The golf clubhouse once was a garden, too. Developer Jim Stockton wanted to make a statement with everything he built at Sawgrass and its biggest structure would be no exception. Back in 1972, golf clubhouses reflected their community, from the stately home at Timuquana to the Spanish hacienda at San Jose, Northeast Floridians were used to old styles.

Stockton wanted an eye opener and he went to Jacksonville architect Peter Rumpel to get it.He got it. Rumple (not to be confused with a later general manager named Peter Rummel) came up with a spectacular design, a building anchored by four massive concrete buttresses with an atrium in the middle.

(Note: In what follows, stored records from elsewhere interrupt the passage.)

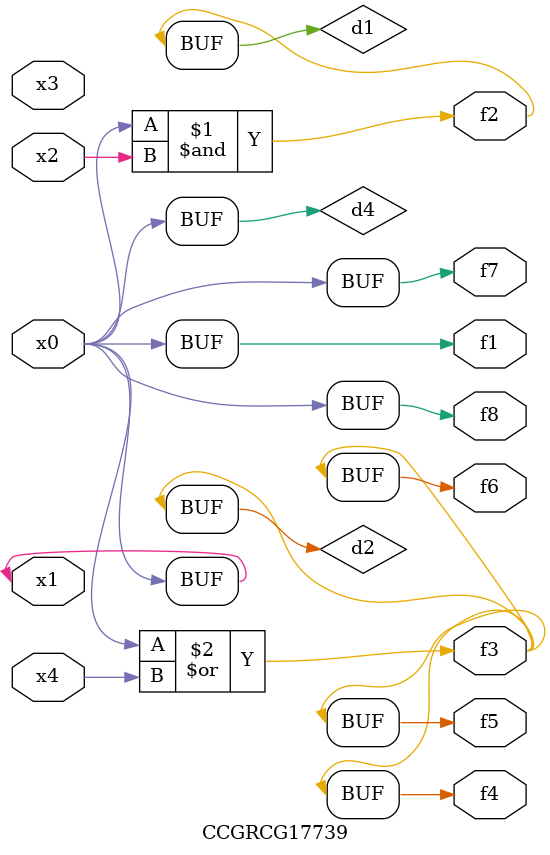
<source format=v>
module CCGRCG17739(
	input x0, x1, x2, x3, x4,
	output f1, f2, f3, f4, f5, f6, f7, f8
);

	wire d1, d2, d3, d4;

	and (d1, x0, x2);
	or (d2, x0, x4);
	nand (d3, x0, x2);
	buf (d4, x0, x1);
	assign f1 = d4;
	assign f2 = d1;
	assign f3 = d2;
	assign f4 = d2;
	assign f5 = d2;
	assign f6 = d2;
	assign f7 = d4;
	assign f8 = d4;
endmodule

</source>
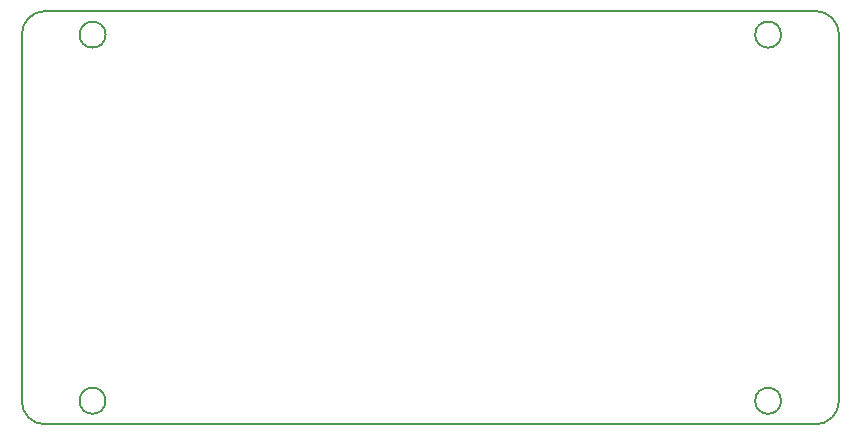
<source format=gbr>
%TF.GenerationSoftware,KiCad,Pcbnew,7.0.11*%
%TF.CreationDate,2025-01-20T01:43:57+09:00*%
%TF.ProjectId,Relay,52656c61-792e-46b6-9963-61645f706362,rev?*%
%TF.SameCoordinates,Original*%
%TF.FileFunction,Profile,NP*%
%FSLAX46Y46*%
G04 Gerber Fmt 4.6, Leading zero omitted, Abs format (unit mm)*
G04 Created by KiCad (PCBNEW 7.0.11) date 2025-01-20 01:43:57*
%MOMM*%
%LPD*%
G01*
G04 APERTURE LIST*
%TA.AperFunction,Profile*%
%ADD10C,0.200000*%
%TD*%
G04 APERTURE END LIST*
D10*
X117767010Y-73377000D02*
X117767010Y-104377000D01*
X186964990Y-104377000D02*
X186964990Y-73377000D01*
X117767000Y-104377000D02*
G75*
G03*
X119767010Y-106377000I2000000J0D01*
G01*
X184964990Y-71377000D02*
X119767010Y-71377000D01*
X124867010Y-104377000D02*
G75*
G03*
X122667010Y-104377000I-1100000J0D01*
G01*
X122667010Y-104377000D02*
G75*
G03*
X124867010Y-104377000I1100000J0D01*
G01*
X184964990Y-106376990D02*
G75*
G03*
X186964990Y-104377000I10J1999990D01*
G01*
X182064990Y-73377000D02*
G75*
G03*
X179864990Y-73377000I-1100000J0D01*
G01*
X179864990Y-73377000D02*
G75*
G03*
X182064990Y-73377000I1100000J0D01*
G01*
X124867010Y-73377000D02*
G75*
G03*
X122667010Y-73377000I-1100000J0D01*
G01*
X122667010Y-73377000D02*
G75*
G03*
X124867010Y-73377000I1100000J0D01*
G01*
X182064990Y-104377000D02*
G75*
G03*
X179864990Y-104377000I-1100000J0D01*
G01*
X179864990Y-104377000D02*
G75*
G03*
X182064990Y-104377000I1100000J0D01*
G01*
X119767010Y-106377000D02*
X184964990Y-106377000D01*
X186965000Y-73377000D02*
G75*
G03*
X184964990Y-71377000I-2000000J0D01*
G01*
X119767010Y-71377010D02*
G75*
G03*
X117767010Y-73377000I-10J-1999990D01*
G01*
M02*

</source>
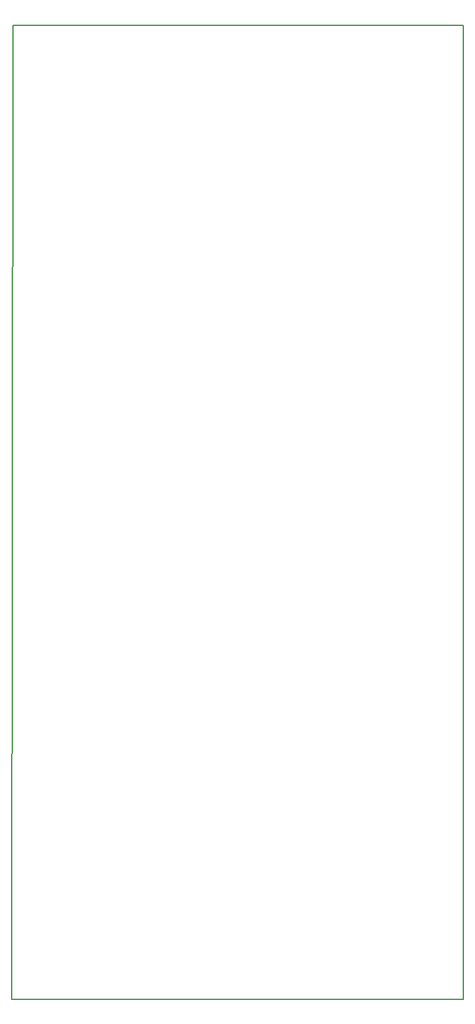
<source format=gbr>
G04 DipTrace 3.3.1.3*
G04 BoardOutline.gbr*
%MOIN*%
G04 #@! TF.FileFunction,Profile*
G04 #@! TF.Part,Single*
%ADD11C,0.005512*%
%FSLAX26Y26*%
G04*
G70*
G90*
G75*
G01*
G04 BoardOutline*
%LPD*%
X399951Y5393701D2*
D11*
X393701Y393701D1*
X2712451D1*
Y5393701D1*
X399951D1*
M02*

</source>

The atrium wasn't just randomly selected greenery. Stockton hired a landscape design firm, Foster and Herbert of Orlando, to make sure it stood out, and it did, with what a newsletter article at the time described as "lush sub-tropical plants with the effect of a dry river bed in the mountains and large egg-shaped stones on a sloping incline." The decor included heads of many of the trophy animals bagged by Stockton on his frequent safaris. The locker rooms were large and airy, in sharp contrast to the stuffy, small locker areas of the time. It was a two-story building, the first floor was for maintenance equipment and golf cart storage, and the main level was the second floor.

Designed by the Rumple's firm of Freedman, Clements and Rumple and built by the E.C. Kenyon Company, the main level included a large dining room, a men's grill, the golf pro shop, locker rooms and the kitchen. While there have been several renovations, the basic design exists today.

A major renovation was proposed in 1994 and the members responded by approving it by a 4-1 margin. The changes included a new weather-protected portico, an enclosed club room for functions, spaces for a new bar and lounge, card rooms, rest rooms, refurbished golf shop, kitchen and grill room, and a redesign of the parking area. It opened on February 14, 1996.

The biggest change, though, was in the middle, the atrium was turned into a large common area. In the ensuing years, minor changes have been made. The staff offices have been renovated, the kitchen has been improved and the dining room redesigned.